- INSTRUCTIONS:
1/ In the post on HNSW and IVF vector indexes, what two drawbacks of HNSW are named?
2/ Extend the post on HNSW and IVF vector indexes, picking up right after its final sentence.

- PAGE TEXT:
Brief look at HNSW and IVF - Vector Index

 


Imagine this,

  • We have 100,000 document chunks
  • Each chunk is converted into a vector
  • A user asks a question
  • We must find the most semantically similar chunks now without latency
HNSW does not perform full scan. It actually exists to avoid full comparison.

HNSW builds a graph where,
  • Each vector = a node
  • Nodes are connected to nearby nodes
  • Some nodes gets long-distance links
And then it adds layers.

Top Layer

  • Very few nodes
  • Very long connections
  • Purpose is to get closest node fast

Middle Layers

  • More nodes
  • Medium connections
  • Purpose is to redefine directions

Bottom Layer

  • Most of the nodes
  • Short connections
  • Fine grained accuracy

Query Execution Flow

  1. Starts at the random entry at top layer
  2. Move to whichever connected node is closer to the query
  3. Repeat until no better node exists
  4. Drop down one layer
  5. Repeat and continue until botton layer
  6. Return top-k nearest neighbors
Basic idea is not avoid scanning and do the navigation through nodes. This is the same way social medio and internet routing works.

HNSW shines when,
  • Queries are frequent
  • Queries must be fast
  • You care about high recall
  • Data is read-heavy
These things best matches to,
  • Chatbots
  • RAG-based Q&A
  • Copilots
  • Conversational Search
But HNSW consumes more memory, does not suit for high-write applications.

In short, HNSW = fast, accurate, memory-hungry semantic search for real-time Gen AI.

- MATERIAL PROVIDED:
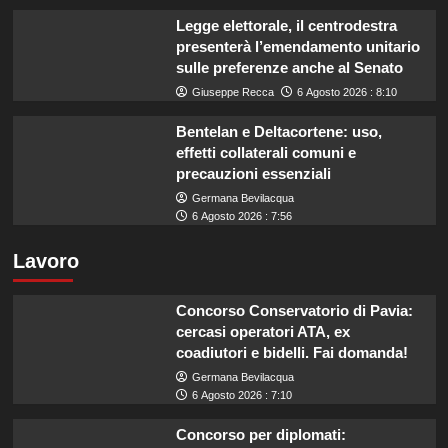
Legge elettorale, il centrodestra
presenterà l’emendamento unitario
sulle preferenze anche al Senato
Giuseppe Recca
6 Agosto 2026 : 8:10
Bentelan e Deltacortene: uso,
effetti collaterali comuni e
precauzioni essenziali
Germana Bevilacqua
6 Agosto 2026 : 7:56
Lavoro
Concorso Conservatorio di Pavia:
cercasi operatori ATA, ex
coadiutori e bidelli. Fai domanda!
Germana Bevilacqua
6 Agosto 2026 : 7:10
Concorso per diplomati: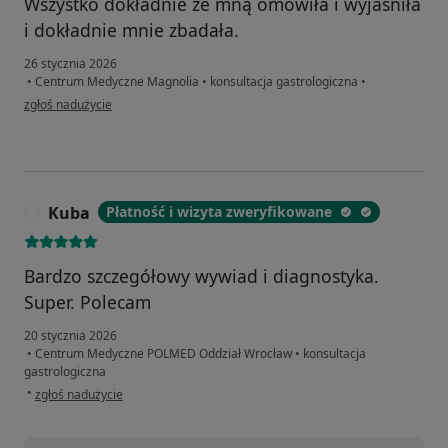
Wszystko dokładnie ze mną omówiła i wyjaśniła
i dokładnie mnie zbadała.
26 stycznia 2026
•
Centrum Medyczne Magnolia
•
konsultacja gastrologiczna
•
w opinii użytkownika ZG
zgłoś nadużycie
Kuba
Płatność i wizyta zweryfikowane
K
Bardzo szczegółowy wywiad i diagnostyka.
Super. Polecam
20 stycznia 2026
•
Centrum Medyczne POLMED Oddział Wrocław
•
konsultacja
gastrologiczna
w opinii użytkownika Kuba
•
zgłoś nadużycie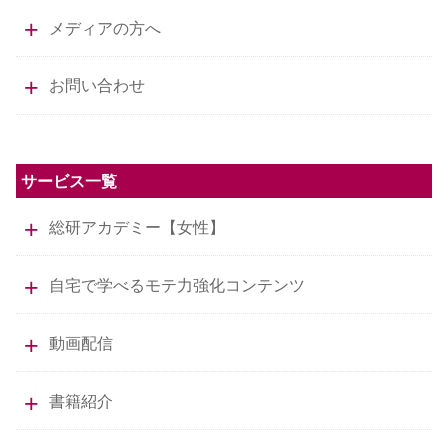
メディアの方へ
お問い合わせ
サービス一覧
総研アカデミー【女性】
自宅で学べるモテ力強化コンテンツ
動画配信
書籍紹介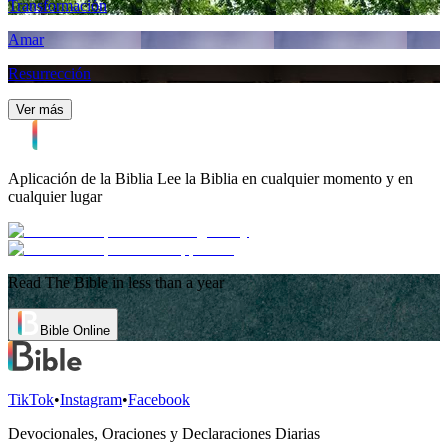
Transformación
Amar
Resurrección
Ver más
Aplicación de la Biblia
Lee la Biblia en cualquier momento y en
cualquier lugar
Read The Bible in less than a year
Bible Online
TikTok
•
Instagram
•
Facebook
Devocionales, Oraciones y Declaraciones Diarias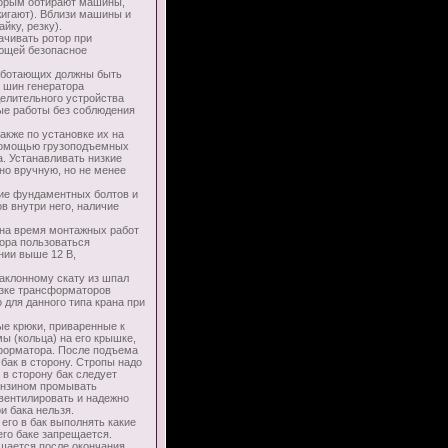
торым обтирают машины,
жигают). Вблизи машины и
йку, резку).
чивать ротор при
ающей безопасное
аботающих должны быть
 шин генератора
делительного устройства
ые работы без соблюдения
акже по установке их на
 помощью грузоподъемных
. Устанавливать низкие
о вручную, но не менее
е фундаментных болтов и
в внутри него, наличие
а время монтажных работ
ора пользоваться
нии выше 12 В,
аклонному скату из шпал
узке трансформаторов
 для данного типа крана при
е крюки, приваренные к
ы (кольца) на его крышке,
сформатора. После подъема
бак в сторону. Стропы надо
в сторону бак следует
ензином промывать
овентилировать и надежно
и бака нельзя.
го в бак выполнять какие
его баке запрещается.
ешается после окончания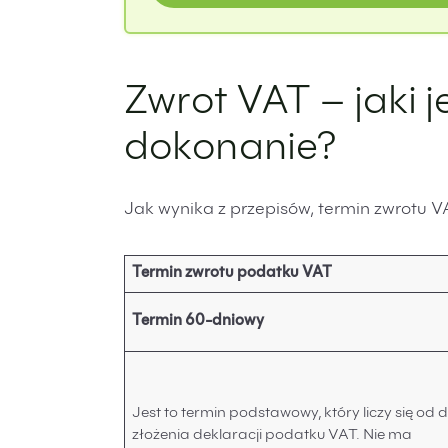
Zwrot VAT – jaki j
dokonanie?
Jak wynika z przepisów, termin zwrotu V
Termin zwrotu podatku VAT
Termin 60-dniowy
Jest to termin podstawowy, który liczy się od 
złożenia deklaracji podatku VAT. Nie ma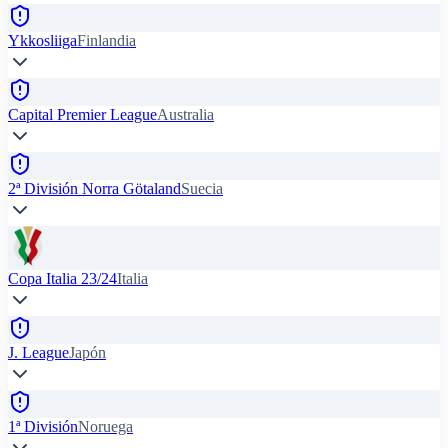
Ykkosliiga
Finlandia
Capital Premier League
Australia
2ª División Norra Götaland
Suecia
Copa Italia 23/24
Italia
J. League
Japón
1ª División
Noruega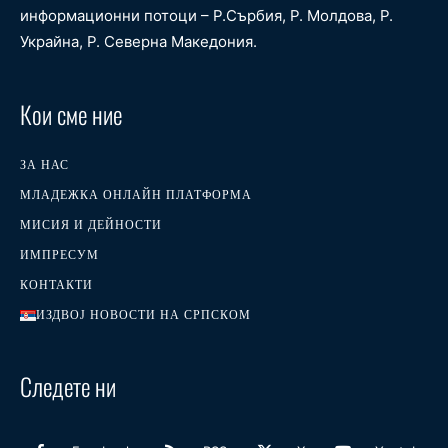
информационни потоци – Р.Сърбия, Р. Молдова, Р.
Украйна, Р. Северна Македония.
Кои сме ние
ЗА НАС
МЛАДЕЖКА ОНЛАЙН ПЛАТФОРМА
МИСИЯ И ДЕЙНОСТИ
ИМПРЕСУМ
КОНТАКТИ
ИЗДВОЈ НОВОСТИ НА СРПСКОМ
Следете ни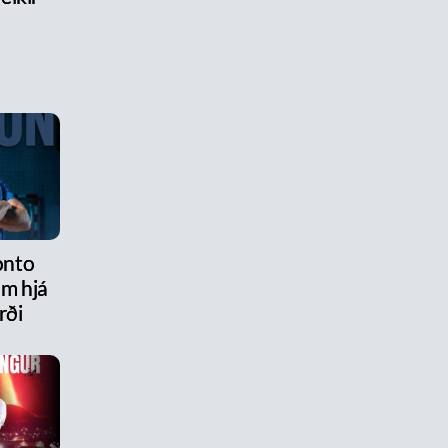
onto
am hjá
rði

- PER-TASK ANSWERS:
1/ HNSW consumes more memory and is not suited to high-write applications.

2/
Lets talk about IVF (Inverted File Index) - Complementary idea that exists because HNSW has limits.

While HNSW prioritizes speed and accuracy compromising the memory usage, IVF prioritizes scaling with less memory footprints.

How IVF works

  • During indexing
    • All vectors are grouped into clusters
    • Each cluster has a representative called centroid
  • During search
    • Query vector is compared with the centroids
    • Only closest centroids (clusters) are selected
    • Search happens only inside those clusters
So instead of search all document chunks, search will happen against a subset of those in the selected clusters.

When IVF is preferred over HNSW?

  • You have millions of vectors
  • Queries are not latency sensitive
  • Cost efficient 
  • Dataset grows continously
Do not use IVF when,
  • You need real-time conversation speed
  • You need best possible answer
Overall, 
  • HNSW = Speed First. 
  • IVF = Scale First.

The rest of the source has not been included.